Only the lines from the one containing "Wochenmarkt in Merseburg (06217" through the end of the data belong in the answer; reproduce them exactly.

STORED DATA ::
*** Block opens ***

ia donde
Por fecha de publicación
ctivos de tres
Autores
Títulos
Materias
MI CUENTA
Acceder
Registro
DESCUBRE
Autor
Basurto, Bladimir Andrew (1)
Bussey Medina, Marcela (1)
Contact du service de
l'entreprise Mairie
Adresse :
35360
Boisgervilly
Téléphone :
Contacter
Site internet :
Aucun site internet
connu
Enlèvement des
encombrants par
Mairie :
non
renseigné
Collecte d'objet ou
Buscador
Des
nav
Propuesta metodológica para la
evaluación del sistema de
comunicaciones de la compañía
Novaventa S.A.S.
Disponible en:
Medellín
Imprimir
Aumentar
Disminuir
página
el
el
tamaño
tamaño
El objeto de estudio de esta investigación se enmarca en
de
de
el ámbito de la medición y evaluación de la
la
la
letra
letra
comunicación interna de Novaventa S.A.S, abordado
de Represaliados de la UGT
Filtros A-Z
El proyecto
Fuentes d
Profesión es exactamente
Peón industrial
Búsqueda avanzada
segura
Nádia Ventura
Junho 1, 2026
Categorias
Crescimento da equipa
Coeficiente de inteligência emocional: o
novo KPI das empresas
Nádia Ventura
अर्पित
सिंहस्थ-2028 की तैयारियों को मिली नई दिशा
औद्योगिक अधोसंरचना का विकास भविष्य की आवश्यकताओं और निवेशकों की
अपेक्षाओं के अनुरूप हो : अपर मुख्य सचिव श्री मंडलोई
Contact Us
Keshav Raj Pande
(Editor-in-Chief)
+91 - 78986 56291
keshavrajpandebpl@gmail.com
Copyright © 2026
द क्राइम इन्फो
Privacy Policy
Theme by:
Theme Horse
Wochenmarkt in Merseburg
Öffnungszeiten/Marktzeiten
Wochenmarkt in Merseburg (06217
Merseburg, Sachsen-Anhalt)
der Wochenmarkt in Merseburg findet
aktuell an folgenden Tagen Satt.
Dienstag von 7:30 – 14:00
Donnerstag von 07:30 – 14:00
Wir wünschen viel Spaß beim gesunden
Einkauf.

*** Block closes ***

SOLUTION ::
Wochenmarkt in Merseburg (06217
Merseburg, Sachsen-Anhalt)
der Wochenmarkt in Merseburg findet
aktuell an folgenden Tagen Satt.
Dienstag von 7:30 – 14:00
Donnerstag von 07:30 – 14:00
Wir wünschen viel Spaß beim gesunden
Einkauf.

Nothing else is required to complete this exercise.